Assignment
From the data below, extract every line that contains the string "many". Case counts, so match uppercase and lowercase letters precisely.

Dataset items

^^^^

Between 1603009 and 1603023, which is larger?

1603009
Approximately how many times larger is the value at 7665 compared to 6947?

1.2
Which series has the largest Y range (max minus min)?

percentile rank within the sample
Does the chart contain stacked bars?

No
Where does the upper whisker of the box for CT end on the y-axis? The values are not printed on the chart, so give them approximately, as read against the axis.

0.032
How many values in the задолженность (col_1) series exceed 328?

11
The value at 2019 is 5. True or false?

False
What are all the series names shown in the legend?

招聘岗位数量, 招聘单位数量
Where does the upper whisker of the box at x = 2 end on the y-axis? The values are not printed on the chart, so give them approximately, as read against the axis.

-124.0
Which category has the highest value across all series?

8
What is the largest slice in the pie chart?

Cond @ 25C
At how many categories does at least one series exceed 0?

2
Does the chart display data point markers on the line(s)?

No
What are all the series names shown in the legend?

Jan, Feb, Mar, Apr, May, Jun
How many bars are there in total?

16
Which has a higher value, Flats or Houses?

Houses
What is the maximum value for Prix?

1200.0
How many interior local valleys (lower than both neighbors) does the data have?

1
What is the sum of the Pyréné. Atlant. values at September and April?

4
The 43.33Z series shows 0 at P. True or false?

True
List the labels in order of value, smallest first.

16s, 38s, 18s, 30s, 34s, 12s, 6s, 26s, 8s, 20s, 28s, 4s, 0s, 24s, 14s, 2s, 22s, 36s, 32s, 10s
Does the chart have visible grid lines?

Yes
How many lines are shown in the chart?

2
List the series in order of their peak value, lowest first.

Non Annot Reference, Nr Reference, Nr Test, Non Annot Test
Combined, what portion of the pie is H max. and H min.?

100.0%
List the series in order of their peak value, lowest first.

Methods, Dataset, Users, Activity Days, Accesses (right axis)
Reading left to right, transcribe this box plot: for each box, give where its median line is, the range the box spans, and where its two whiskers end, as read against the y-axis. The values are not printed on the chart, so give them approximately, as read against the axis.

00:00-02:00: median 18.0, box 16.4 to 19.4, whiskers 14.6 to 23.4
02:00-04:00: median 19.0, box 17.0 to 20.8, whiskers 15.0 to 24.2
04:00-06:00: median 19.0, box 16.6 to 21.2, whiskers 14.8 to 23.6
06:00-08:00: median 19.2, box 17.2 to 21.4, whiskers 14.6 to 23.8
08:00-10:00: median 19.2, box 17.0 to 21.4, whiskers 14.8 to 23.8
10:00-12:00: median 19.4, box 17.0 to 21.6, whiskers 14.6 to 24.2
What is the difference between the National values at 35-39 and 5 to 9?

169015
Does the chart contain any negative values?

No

^^^^

Result of the task
Approximately how many times larger is the value at 7665 compared to 6947?
How many values in the задолженность (col_1) series exceed 328?
At how many categories does at least one series exceed 0?
How many bars are there in total?
How many interior local valleys (lower than both neighbors) does the data have?
How many lines are shown in the chart?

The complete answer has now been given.